В два часа ночи Санька, уже в студенческой форме, тыкал ключом в парадную дверь, не попадал, пошатывался – очень кстати и шатает, как из кабака приплелся, – Санька оглядывал улицу, пока вертел ключом. Ночной сторож мирно шагал по пустой мостовой. Сторож поровнялся, взглянул, повернул назад.

– Что, дождя завтра не будет? – спросил, не выдержал Санька. Сторож запрокинул голову:

– Не, не должно.

Санька пошатывался по-пьяному на пустой темной лестнице. Пошатывался и дома, один у себя в комнате. Он стал раздеваться, вдруг пошел без сапог в столовую, отпер тихонько буфет, нащупал графинчик. Рука прыгала, когда Санька пил из горлышка. Скорее, скорее. Он выпил все и не чуял водки, шло как вода. Санька лег, не снимая брюк. Потом вскочил. Вынул из брюк браунинг. Огляделся в полутьме. Подошел на цыпочках к шкафу, заложил руку с браунингом на шкаф, подержал секунду, снял. Оглядывал комнату. Сунул браунинг под подушку, разделся и лег. Он положил голову на подушку и вдруг ясно услышал тот самый тонкий, пронзительный свист. Он отдернул ухо от подушки. Кровать опять скрипнула.

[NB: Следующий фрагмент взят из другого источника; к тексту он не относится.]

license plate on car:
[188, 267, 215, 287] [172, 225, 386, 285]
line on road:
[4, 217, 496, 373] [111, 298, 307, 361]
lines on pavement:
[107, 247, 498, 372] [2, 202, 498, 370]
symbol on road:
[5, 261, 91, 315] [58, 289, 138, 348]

Утром Санька, не пивши чаю, прямо из своей комнаты пошел в университет. Санька никогда так не вглядывался в лица – прямо вцеплялся глазами, и хотелось вмиг, одним рывком, ободрать физиономию, узнать – кто? Не шпик? Моментами казалось в людской густоте, что шпики, шпики, как мухи, стаей вьются уже сзади, кругом. Санька замедлял шаг, отходил к витринам. В университете Санька насвистывал повеселее в лаборатории, разговаривал, много разговаривал, и с теми, кого не любил.

«Нет, все же обыкновенно», – и Санька поддавал веселости. Но время шло толчками. Саньке казалось, что уж три, но, наверно, нет двенадцати. Санька выскочил из университета. Но в разгоне веселости прошел два квартала. «Это кажется только, что за мной идут», – но ноги поддавали быстрей, и Санька не оглядывался. На половине лестницы к Ржевским Санька остановился. Прождал минуту – никого.

Танечка завтракала с отцом. Сидела хозяйкой, и Санька не понял, отчего одно Танечкино лицо светит за столом, светит, как в сиянии. Танечка поднялась и незаметно поправила рукой воротничок – это был «цвет», и его первый раз Санька видел на Тане.

Ржевский радушно улыбался, выдернул салфетку из-за борта, здоровался:

– Вот кстати! Садитесь, – он отодвинул стул и давил грушу звонка. – Да чего ж она! Заснула? – и он быстрыми шажками вышел из комнаты.

– Танечка, – выдохнул Санька всем вздохом, – знаешь, мне надо…

Таня глядела в глаза, на секунду затаила дух и вдруг замахала рукой:

– Не говори, милый, не говори никому, и мне не говори. Слышишь?

В это время вошел Ржевский, горничная быстро топала сзади.

– Что же ты прибор-то! Хозяйка! – говорил Ржевский. – Читали нынче в «экстренном»-то! – Ржевский садился, глядел на Саньку.

– Я хозяйка, – сказала Танечка, – и не хочу ни об «экстренном», ни о какой политике, – и Таня стукнула ножом по тарелке, – о веселом, пожалуйста.

Санька заметил, как Танечка поглядывает, как он ест. Четыре надломленных куска хлеба лежали у Саньки под рукой на скатерти.

«„Экстренное“, значит, знает весь город, каждый человек», – думал Санька. И не замечал, что ел.